GOAL
Which lines of the records below contain the string "middle"? Pull out each such line and copy it.
=== INPUT ===
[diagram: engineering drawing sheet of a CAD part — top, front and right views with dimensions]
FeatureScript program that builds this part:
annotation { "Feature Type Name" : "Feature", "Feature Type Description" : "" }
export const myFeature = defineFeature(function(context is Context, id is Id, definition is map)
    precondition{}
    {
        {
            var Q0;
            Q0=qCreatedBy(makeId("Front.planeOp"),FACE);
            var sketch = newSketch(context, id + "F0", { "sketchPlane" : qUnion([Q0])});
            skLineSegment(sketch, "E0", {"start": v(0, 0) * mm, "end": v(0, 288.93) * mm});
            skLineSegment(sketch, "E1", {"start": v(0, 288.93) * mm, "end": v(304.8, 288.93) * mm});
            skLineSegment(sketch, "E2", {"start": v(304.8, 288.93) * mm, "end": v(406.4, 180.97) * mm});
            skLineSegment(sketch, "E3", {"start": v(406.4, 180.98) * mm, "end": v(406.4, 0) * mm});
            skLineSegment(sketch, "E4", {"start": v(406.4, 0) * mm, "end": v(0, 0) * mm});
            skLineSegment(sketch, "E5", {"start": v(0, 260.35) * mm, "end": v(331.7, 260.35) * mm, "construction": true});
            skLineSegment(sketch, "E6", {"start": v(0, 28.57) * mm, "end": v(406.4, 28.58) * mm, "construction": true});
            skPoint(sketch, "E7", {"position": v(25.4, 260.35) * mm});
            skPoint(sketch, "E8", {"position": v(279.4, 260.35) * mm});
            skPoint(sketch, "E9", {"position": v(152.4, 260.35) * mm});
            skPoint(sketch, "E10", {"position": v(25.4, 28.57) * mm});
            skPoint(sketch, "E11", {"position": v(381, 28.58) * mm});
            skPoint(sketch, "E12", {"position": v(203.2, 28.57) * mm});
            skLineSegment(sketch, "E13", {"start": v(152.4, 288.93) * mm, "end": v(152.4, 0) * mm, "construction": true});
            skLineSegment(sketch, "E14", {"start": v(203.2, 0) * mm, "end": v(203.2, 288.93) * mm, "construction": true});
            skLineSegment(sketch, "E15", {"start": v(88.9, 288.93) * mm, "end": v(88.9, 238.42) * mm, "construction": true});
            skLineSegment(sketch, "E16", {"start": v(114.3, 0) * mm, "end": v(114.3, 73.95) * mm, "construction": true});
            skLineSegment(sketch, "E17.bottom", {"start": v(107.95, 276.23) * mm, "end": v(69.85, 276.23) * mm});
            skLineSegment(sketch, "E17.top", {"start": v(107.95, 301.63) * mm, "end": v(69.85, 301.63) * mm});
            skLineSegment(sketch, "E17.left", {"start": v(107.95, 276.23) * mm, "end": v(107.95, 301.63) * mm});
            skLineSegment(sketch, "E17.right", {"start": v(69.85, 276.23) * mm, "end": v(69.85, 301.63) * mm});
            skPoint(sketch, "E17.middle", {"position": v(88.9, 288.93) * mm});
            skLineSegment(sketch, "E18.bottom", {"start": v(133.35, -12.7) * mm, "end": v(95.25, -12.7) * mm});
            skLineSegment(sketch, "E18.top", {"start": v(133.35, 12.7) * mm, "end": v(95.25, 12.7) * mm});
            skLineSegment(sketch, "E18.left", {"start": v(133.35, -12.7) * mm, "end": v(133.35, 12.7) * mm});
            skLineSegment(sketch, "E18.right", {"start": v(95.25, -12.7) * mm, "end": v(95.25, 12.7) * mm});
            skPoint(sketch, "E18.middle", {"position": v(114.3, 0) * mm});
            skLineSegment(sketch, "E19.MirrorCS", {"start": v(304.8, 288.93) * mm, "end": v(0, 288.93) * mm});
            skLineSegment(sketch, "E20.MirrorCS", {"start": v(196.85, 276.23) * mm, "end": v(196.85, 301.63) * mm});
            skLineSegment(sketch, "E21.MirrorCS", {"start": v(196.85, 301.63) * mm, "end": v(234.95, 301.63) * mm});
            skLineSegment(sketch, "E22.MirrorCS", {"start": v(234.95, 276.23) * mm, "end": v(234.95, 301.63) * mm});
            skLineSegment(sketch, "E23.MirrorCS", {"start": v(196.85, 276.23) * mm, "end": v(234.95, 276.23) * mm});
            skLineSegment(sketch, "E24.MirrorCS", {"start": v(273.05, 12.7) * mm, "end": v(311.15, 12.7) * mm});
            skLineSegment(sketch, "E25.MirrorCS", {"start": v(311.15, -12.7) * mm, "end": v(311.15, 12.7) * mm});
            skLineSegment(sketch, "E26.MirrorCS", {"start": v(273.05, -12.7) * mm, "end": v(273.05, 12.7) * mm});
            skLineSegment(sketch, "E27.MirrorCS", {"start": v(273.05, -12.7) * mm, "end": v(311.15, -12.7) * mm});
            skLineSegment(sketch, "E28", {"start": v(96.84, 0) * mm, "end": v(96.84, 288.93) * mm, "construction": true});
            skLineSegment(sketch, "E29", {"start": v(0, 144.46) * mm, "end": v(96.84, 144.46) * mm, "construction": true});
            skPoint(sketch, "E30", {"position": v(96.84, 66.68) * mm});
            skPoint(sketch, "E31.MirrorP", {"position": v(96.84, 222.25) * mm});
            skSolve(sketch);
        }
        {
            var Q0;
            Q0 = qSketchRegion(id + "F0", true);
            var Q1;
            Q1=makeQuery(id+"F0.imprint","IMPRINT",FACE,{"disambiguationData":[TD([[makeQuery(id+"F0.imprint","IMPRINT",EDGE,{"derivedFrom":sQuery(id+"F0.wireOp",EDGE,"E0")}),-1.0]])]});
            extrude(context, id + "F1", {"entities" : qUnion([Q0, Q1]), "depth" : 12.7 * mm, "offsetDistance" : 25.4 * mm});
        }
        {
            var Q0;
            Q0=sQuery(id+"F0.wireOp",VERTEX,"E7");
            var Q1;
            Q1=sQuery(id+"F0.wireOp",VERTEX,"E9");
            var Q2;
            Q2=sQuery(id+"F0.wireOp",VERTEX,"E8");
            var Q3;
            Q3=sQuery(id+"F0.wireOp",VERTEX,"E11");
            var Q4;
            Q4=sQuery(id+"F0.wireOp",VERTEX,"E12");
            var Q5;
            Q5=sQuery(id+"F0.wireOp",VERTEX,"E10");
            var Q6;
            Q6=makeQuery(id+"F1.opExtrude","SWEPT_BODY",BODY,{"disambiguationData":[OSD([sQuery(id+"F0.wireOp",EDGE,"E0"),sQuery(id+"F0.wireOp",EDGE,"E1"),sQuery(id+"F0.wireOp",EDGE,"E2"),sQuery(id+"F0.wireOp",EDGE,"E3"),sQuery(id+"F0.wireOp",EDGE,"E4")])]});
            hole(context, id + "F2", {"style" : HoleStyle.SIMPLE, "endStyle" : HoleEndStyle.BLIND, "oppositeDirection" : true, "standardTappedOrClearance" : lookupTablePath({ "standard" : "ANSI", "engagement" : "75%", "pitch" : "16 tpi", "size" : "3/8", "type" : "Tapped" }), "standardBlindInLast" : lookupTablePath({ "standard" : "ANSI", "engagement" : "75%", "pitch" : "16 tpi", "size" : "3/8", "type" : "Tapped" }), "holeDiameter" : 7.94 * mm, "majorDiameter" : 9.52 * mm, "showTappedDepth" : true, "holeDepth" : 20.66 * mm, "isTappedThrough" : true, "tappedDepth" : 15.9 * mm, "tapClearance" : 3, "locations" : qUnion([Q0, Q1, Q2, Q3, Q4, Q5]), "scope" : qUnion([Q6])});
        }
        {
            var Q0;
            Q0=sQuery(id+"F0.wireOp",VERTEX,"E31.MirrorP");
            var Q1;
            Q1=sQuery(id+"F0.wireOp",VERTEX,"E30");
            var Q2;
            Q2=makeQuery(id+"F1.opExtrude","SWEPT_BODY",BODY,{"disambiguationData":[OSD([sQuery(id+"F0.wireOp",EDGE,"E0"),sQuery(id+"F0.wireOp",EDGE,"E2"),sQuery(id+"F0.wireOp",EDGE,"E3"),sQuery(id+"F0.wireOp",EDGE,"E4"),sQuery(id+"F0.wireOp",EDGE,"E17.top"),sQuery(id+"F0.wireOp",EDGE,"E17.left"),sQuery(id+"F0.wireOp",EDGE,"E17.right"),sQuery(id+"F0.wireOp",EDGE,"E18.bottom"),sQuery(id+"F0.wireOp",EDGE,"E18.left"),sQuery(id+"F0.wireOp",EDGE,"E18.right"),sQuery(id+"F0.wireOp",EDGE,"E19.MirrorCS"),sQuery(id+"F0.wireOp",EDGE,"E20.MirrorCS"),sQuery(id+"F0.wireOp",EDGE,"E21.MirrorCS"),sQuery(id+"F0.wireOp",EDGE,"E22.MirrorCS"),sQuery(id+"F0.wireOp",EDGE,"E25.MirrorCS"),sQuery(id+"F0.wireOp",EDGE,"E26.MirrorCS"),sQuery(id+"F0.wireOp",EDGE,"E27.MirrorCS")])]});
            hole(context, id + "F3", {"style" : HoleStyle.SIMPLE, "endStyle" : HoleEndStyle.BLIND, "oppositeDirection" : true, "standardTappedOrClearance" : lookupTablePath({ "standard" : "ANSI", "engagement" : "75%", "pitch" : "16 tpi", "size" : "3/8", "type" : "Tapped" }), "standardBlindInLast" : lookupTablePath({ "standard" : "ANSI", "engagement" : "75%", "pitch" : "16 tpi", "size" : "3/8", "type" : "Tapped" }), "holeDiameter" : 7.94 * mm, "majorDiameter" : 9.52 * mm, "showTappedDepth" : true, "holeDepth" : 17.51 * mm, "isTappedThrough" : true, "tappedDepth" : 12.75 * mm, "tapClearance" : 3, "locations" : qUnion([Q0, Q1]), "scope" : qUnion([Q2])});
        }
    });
===
EXERCISE OUTPUT
            skPoint(sketch, "E17.middle", {"position": v(88.9, 288.93) * mm});
            skPoint(sketch, "E18.middle", {"position": v(114.3, 0) * mm});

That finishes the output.